How can I hide a Button based on a value from Firestore?
I know that I can do this in a way with the Visibility widget, and I have tried this with just a Toggle button and it works. But if I want to check if the user is admin, and then decide wether the Button should be visible or not.
I have this loggedin that I use to get the data from that specific user that is logged in.
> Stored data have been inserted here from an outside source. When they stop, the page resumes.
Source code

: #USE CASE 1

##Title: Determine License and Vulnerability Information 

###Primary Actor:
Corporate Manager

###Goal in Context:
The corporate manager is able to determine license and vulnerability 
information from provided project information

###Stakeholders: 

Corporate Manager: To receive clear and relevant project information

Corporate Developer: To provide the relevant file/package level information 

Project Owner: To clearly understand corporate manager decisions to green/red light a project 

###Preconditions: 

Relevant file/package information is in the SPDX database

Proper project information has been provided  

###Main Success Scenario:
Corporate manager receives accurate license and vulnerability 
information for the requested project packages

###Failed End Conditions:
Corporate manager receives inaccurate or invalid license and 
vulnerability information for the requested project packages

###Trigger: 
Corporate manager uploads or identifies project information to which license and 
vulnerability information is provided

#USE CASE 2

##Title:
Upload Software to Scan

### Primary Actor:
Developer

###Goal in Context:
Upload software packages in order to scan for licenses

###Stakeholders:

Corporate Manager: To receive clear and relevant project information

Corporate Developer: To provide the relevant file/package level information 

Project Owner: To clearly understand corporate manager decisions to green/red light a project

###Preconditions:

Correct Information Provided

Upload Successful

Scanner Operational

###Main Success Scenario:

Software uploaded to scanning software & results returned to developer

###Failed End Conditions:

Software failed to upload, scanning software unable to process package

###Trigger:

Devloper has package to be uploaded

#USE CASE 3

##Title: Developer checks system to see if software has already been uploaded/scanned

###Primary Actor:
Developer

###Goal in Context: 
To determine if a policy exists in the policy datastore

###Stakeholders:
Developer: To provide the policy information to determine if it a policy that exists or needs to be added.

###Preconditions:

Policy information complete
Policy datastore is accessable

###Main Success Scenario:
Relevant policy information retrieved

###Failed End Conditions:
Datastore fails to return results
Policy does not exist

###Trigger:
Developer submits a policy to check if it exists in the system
And in my database I have a field Admin, with the value true or false.
Here is my code:
class ClientHomePage extends StatefulWidget {
static const String id = "client_home_page";
const ClientHomePage({Key? key}) : super(key: key);
@override
State<ClientHomePage> createState() => _ClientHomePageState();
}
final scaffoldkey = GlobalKey<ScaffoldState>();
class _ClientHomePageState extends State<ClientHomePage> {
final _toolidController = TextEditingController();
User? user =FirebaseAuth.instance.currentUser;
UserModel loggedin = UserModel();
@override
void initState() {
super.initState();
FirebaseFirestore.instance
.collection("users")
.doc(user!.uid)
.get()
.then((value) {
setState(() {
loggedin = UserModel.fromMap(value.data());
});
});
}
@override
Widget build(BuildContext context) {
return Scaffold(
key: scaffoldkey,
resizeToAvoidBottomInset: false,
appBar: AppBar(
backgroundColor: Colors.blue,
automaticallyImplyLeading: false,
title: Text(
'Client',
style: TextStyle(
fontFamily: 'Poppins',
color: Colors.white,
fontSize: 22,
),
),
centerTitle: true,
actions: <Widget>[
IconButton(
tooltip: 'Admin web',
icon: Icon(
Icons.admin_panel_settings,
color: Colors.white,
size: 30,
),
onPressed: (){
if(loggedin.admin == 'true'){
print('user admin');
Navigator.pushReplacementNamed(context, WebHomePage.id);
}else if (loggedin.admin == 'false'){
print ('user not admin');
}
print('admin knapp trykket');
},
),
SizedBox(
width: 5,
),
IconButton(
tooltip: 'Logg ut',
icon: Icon(
Icons.logout,
color: Colors.white,
size: 30,
),
onPressed: (){
FirebaseAuth.instance.signOut();
Navigator.pushReplacementNamed(context, LoginUserPage.id);
//logg ut funksjon
print('logg ut knapp trykket');
},
),
],
),
backgroundColor: Colors.white,
body: SafeArea(
child: GestureDetector(
onTap: () => FocusScope.of(context).unfocus(),
child: Column(
mainAxisSize: MainAxisSize.max,
crossAxisAlignment: CrossAxisAlignment.stretch,
children: [
Padding(
padding: EdgeInsetsDirectional.fromSTEB(100, 20, 100, 0),
child: Text(
'Du er innlogget som:',
textAlign: TextAlign.center,
style: TextStyle(
fontFamily: 'Poppins',
color: Color(0xFF9E9E9E),
),
),
),
SizedBox(
height: 10,
),
Center(child: Text('${loggedin.name}')),
Padding(
padding: EdgeInsetsDirectional.fromSTEB(0, 150, 0, 0),
child: Text(
'Scan verktøy',
textAlign: TextAlign.center,
style: TextStyle(
fontWeight: FontWeight.bold,
),
),
),
],
),
),
),
);
}
}
CodePudding user response:
Create a state bool like bool showButton = false; and changed it after getting data.
bool showButton = false;
@override
void initState() {
super.initState();
FirebaseFirestore.instance
.collection("users")
.doc(user!.uid)
.get()
.then((value) {
loggedin = UserModel.fromMap(value.data());
if (loggedin.admin == 'true') {
showButton = true;
}
setState(() {});
});
}
Now use
if(showButton) YourButton(),
CodePudding user response:
You can do this with loggedin.admin, try this:
loggedin.admin == 'true' ? IconButton(
tooltip: 'Admin web',
icon: Icon(
Icons.admin_panel_settings,
color: Colors.white,
size: 30,
),
onPressed: (){},
): SizedBox()
In this case, IconButton only show when that condition was true.